If you haven’t heard, trans activist Janet Mock went on Morgan’s show last week to discuss her new book, Redefining Realness: My Path to Womanhood, Identity, Love & So Much More. The interview itself wasn’t all that explosive, but Mock went on Twitter after the segments aired to express her disappointment in Morgan’s treatment of her. Chryons on-screen stated that Mock “was a boy until 18” and was “formerly a man,” which isn’t an accurate description of how Mock identifies herself, and Morgan himself largely dwelled on pre-transition parts of Mock’s story in a similar manner.
Morgan’s response? An increasingly caustic series of tweets directed at Mock and her defenders. He called himself a “victim of cisphobia,” which is about as valid an argument as a conservative claiming to be the “victim of heterophobia.” He invited Mock to come back on his show live the next night, and their debate again focused primarily on Morgan’s belief that at one point, Mock was a boy.
There are plenty of issues to get into with this whole scenario, so I can only touch on a few this week.
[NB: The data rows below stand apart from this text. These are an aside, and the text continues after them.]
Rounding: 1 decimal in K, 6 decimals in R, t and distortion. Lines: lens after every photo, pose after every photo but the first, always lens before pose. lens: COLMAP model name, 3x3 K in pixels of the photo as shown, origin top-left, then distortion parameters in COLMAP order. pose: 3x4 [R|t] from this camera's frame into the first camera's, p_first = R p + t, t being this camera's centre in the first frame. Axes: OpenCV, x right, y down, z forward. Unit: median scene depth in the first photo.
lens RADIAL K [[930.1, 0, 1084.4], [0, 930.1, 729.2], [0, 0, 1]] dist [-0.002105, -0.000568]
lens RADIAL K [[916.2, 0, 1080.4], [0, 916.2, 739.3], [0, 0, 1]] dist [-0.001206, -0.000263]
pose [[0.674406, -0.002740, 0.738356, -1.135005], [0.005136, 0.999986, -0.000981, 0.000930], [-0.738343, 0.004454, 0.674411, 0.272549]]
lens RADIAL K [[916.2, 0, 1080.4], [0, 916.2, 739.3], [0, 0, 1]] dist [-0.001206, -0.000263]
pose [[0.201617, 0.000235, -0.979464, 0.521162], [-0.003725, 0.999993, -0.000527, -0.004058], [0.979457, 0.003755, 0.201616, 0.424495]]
But I think it’s important to highlight those issues, however briefly:
1) In the wide range of LGBT issues, trans issues are very different from LGB issues. Trans people go through a different set of experiences than gays, lesbians and bisexuals. Trying to conflate all of the issues together can lead to a lot of confusion regarding trans issues, simply because gay issues tend to get more attention.
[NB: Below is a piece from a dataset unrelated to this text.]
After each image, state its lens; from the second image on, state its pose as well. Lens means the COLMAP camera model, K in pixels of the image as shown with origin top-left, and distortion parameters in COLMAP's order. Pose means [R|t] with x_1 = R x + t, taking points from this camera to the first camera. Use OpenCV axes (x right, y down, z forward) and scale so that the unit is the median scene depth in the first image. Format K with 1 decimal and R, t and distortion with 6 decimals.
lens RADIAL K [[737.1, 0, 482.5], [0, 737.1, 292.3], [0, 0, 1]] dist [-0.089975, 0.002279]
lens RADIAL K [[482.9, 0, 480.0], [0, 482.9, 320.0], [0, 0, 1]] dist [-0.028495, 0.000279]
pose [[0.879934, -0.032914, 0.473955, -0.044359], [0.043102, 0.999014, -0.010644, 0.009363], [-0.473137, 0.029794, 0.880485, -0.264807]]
2) Within the community, by and large, we tend to be the most aware of our own issues. I think that’s understandable, since our issues are the most immediate to us. That doesn’t mean we shouldn’t work to educate ourselves on what others in the community face, and that’s especially true for trans issues. We all need to be respectful of other people’s experiences, and not act like we can’t learn from others.
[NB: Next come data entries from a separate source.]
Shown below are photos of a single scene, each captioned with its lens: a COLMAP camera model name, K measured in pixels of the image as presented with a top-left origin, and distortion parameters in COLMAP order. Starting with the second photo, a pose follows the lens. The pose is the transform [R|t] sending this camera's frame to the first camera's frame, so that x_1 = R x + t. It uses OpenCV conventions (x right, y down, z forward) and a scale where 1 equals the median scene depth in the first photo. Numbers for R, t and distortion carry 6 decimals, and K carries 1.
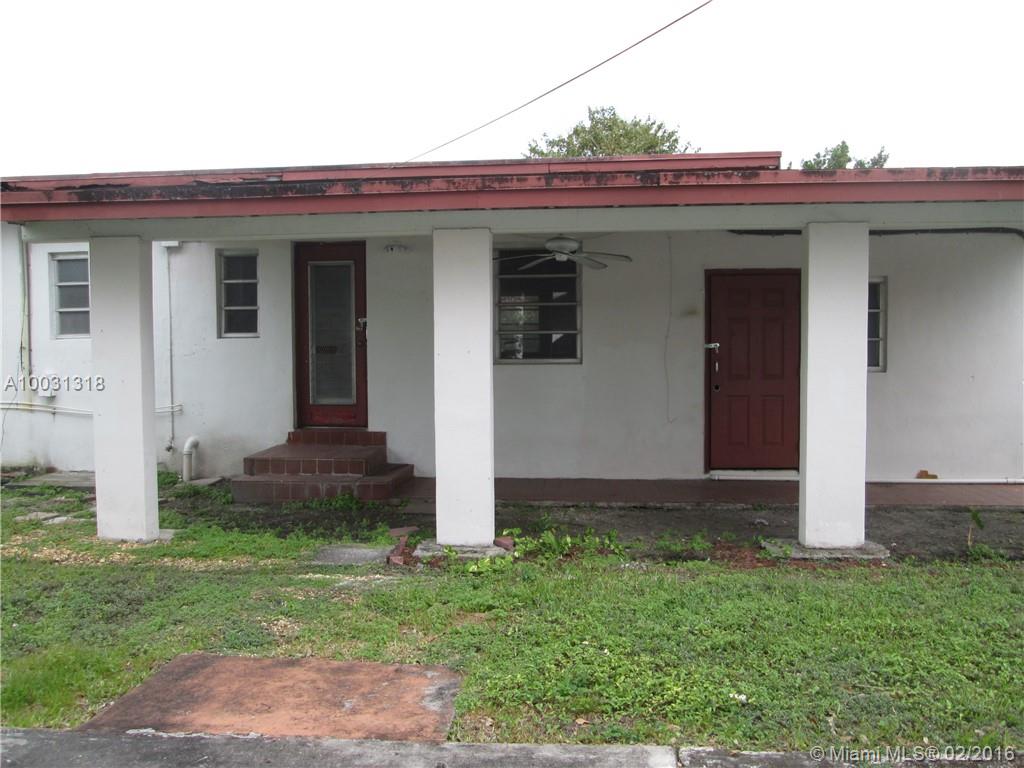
lens RADIAL K [[851.8, 0, 506.5], [0, 851.8, 383.2], [0, 0, 1]] dist [-0.058486, 0.020711]
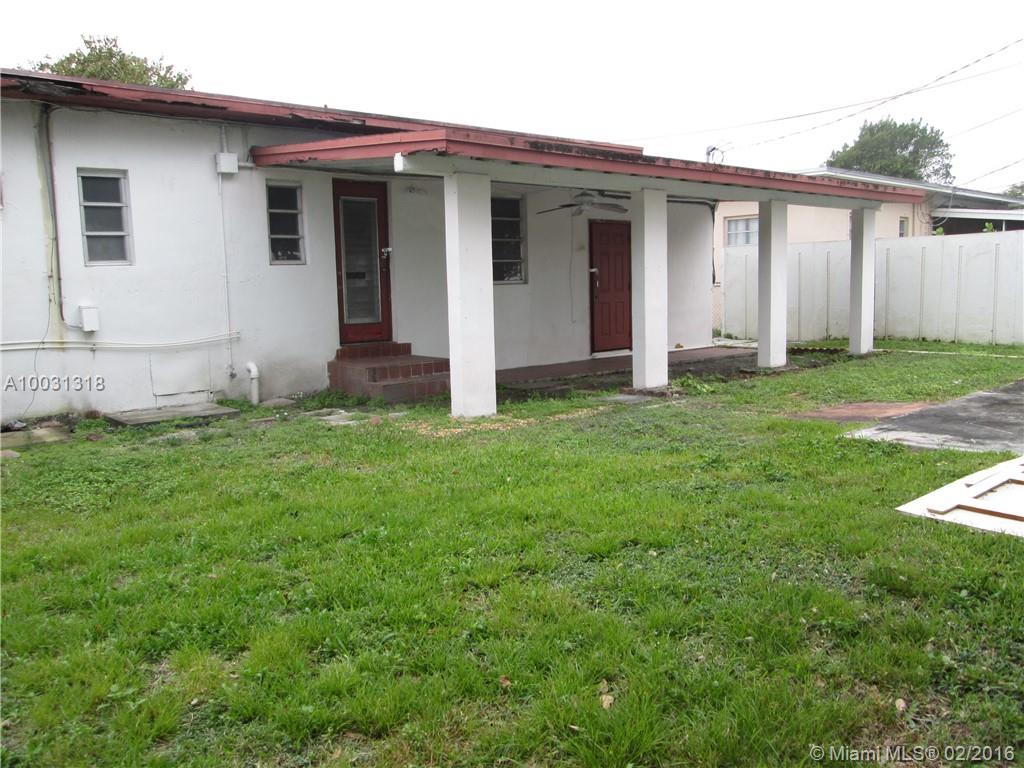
lens RADIAL K [[851.8, 0, 508.2], [0, 851.8, 383.1], [0, 0, 1]] dist [-0.058486, 0.020711]
pose [[0.681709, -0.096691, 0.725206, -0.928910], [0.053481, 0.995162, 0.082411, 0.021730], [-0.729666, -0.017396, 0.683582, 0.069038]]
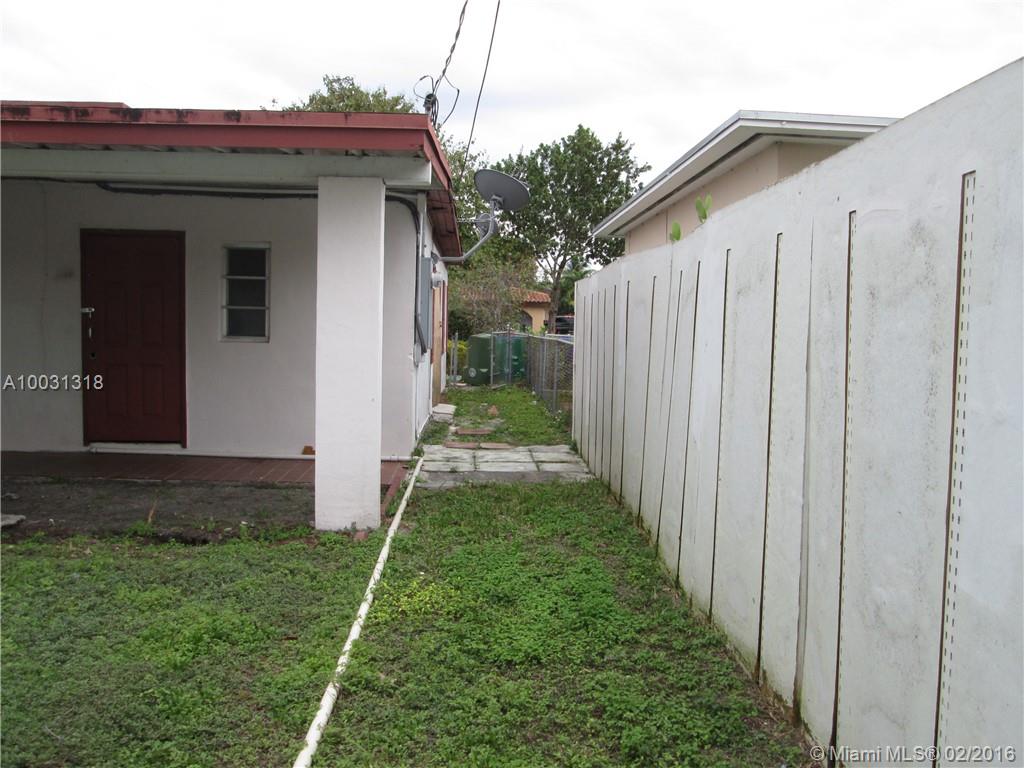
lens RADIAL K [[851.8, 0, 514.7], [0, 851.8, 387.3], [0, 0, 1]] dist [-0.058486, 0.020711]
pose [[0.989487, 0.019563, 0.143291, 0.550480], [-0.023328, 0.999424, 0.024643, 0.006635], [-0.142727, -0.027727, 0.989374, 0.008265]]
3) While Mock’s supporters did tweet some nasty things to Morgan, Morgan’s equally nasty responses were largely aimed at Mock, who was fairly respectful in her comments to Morgan. While it’s not exactly surprising, given Morgan’s propensity for creating feuds out of thin air, it’s not the way an ally should behave. Or anyone, really. Telling someone that you know more about their experiences than they do is so wrong-headed, it shouldn’t require any explanation for why it’s wrong. But to be clear: it’s a safe bet that, for example, a trans person is going to have a better idea than an ally of what it means to be trans.
I can only hope that people who call themselves allies will use this as a learning experience on how to not behave as an ally, because with allies like Piers Morgan, who needs enemies?